Beyond the concert stage, the Telegraph Quartet seeks to spread its music through education and audience engagement. In the fall of 2017, the Quartet traveled to communities and schools in Maine with Yellow Barn’s Music Haul, a mobile performance stage that brings music outside of the concert hall to communities across the U.S. The Quartet has given master classes at the San Francisco Conservatory of Music Collegiate and Pre-College Divisions, through the Morrison Artist Series at San Francisco State University, and abroad at the Taipei National University of the Arts and in San Miguel de Allende, Mexico. Telegraph has also served as artists-in-residence at the Interlochen Adult Chamber Music Camp, SoCal Chamber Music Workshop, and Crowden Music Center Chamber Music Workshop. In November 2020, the Telegraph Quartet launched ChamberFEAST!, a chamber music workshop in Taiwan. ChamberFEAST! featured two concerts by the Telegraph at Eslite Concert Hall, a week-long chamber music intensive with students from Taiwanese schools and the San Francisco Conservatory of Music, and masterclasses and coachings at high schools and universities across Taiwan.

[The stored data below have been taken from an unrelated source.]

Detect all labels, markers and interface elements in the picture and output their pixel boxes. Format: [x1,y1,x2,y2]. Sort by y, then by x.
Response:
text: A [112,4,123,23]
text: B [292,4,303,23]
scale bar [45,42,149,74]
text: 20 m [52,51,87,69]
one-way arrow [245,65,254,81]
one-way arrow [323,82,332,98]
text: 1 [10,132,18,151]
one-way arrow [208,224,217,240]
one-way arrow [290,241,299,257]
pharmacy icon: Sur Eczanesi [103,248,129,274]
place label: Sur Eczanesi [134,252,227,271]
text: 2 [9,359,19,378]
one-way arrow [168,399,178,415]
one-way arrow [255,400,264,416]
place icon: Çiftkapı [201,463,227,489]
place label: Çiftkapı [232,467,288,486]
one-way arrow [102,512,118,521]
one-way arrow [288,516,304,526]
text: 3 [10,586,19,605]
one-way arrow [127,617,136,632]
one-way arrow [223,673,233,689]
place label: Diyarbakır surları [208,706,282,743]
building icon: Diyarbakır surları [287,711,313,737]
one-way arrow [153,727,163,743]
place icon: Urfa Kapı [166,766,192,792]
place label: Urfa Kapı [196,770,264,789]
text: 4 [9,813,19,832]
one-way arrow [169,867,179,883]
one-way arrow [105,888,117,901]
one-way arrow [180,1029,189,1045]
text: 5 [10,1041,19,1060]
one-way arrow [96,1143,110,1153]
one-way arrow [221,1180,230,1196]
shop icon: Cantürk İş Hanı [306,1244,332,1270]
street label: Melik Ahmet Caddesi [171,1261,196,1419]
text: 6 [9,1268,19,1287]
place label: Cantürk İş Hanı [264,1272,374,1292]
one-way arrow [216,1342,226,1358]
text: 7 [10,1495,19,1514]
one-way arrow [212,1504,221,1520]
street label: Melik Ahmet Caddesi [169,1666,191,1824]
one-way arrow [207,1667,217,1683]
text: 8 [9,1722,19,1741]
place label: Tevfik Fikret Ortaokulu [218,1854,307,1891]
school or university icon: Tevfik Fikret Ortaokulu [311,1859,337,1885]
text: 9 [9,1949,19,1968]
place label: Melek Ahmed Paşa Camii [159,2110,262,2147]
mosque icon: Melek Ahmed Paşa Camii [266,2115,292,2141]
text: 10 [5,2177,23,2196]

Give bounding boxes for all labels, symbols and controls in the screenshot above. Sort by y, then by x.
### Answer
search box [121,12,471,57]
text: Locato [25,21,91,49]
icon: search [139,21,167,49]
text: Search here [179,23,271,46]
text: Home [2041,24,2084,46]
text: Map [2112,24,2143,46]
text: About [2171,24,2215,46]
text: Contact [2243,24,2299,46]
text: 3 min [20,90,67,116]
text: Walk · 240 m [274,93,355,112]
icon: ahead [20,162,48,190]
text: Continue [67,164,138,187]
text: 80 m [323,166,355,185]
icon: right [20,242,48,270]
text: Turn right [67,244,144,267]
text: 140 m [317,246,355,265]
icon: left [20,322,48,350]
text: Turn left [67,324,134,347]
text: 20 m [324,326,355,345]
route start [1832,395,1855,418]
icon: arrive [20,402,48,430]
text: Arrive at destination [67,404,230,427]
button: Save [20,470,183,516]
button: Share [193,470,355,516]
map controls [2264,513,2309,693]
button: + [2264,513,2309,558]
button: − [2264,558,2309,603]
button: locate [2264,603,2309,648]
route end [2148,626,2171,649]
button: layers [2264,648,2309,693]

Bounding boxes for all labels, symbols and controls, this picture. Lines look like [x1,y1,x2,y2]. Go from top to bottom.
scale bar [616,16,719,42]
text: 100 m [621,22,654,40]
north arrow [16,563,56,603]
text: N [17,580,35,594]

The Telegraph Quartet adapted to the challenging times presented by the COVID-19 pandemic and performed virtual concerts presented by the San Francisco Conservatory of Music, Crowden Chamber Music Workshop, Noe Music, Noontime Concerts, Music in Corrales, and Intermusic SF. For Earth Day 2020 (the 50th anniversary of Earth Day), the National Academy of Science in collaboration with the ClimateMusic Project hosted a virtual performance by the Telegraph Quartet of Richard Festinger’s Icarus in Flight. Amid the ongoing COVD-19 pandemic, Telegraph launched an online video project called TeleLab, in which the ensemble collectively breaks down the components of a movement from various works for quartet. TeleLab draws the listener deeper into how those components fit together and evolve over the course of the piece while giving the audience the time and space to deepen their experience of music.

While the Telegraph Quartet is indebted to numerous mentors and teachers, the group’s primary musical guidance and support has come from Mark Sokol, Bonnie Hampton, and Ian Swensen at the San Francisco Conservatory of Music. The Telegraph Quartet is based in the San Francisco Bay Area.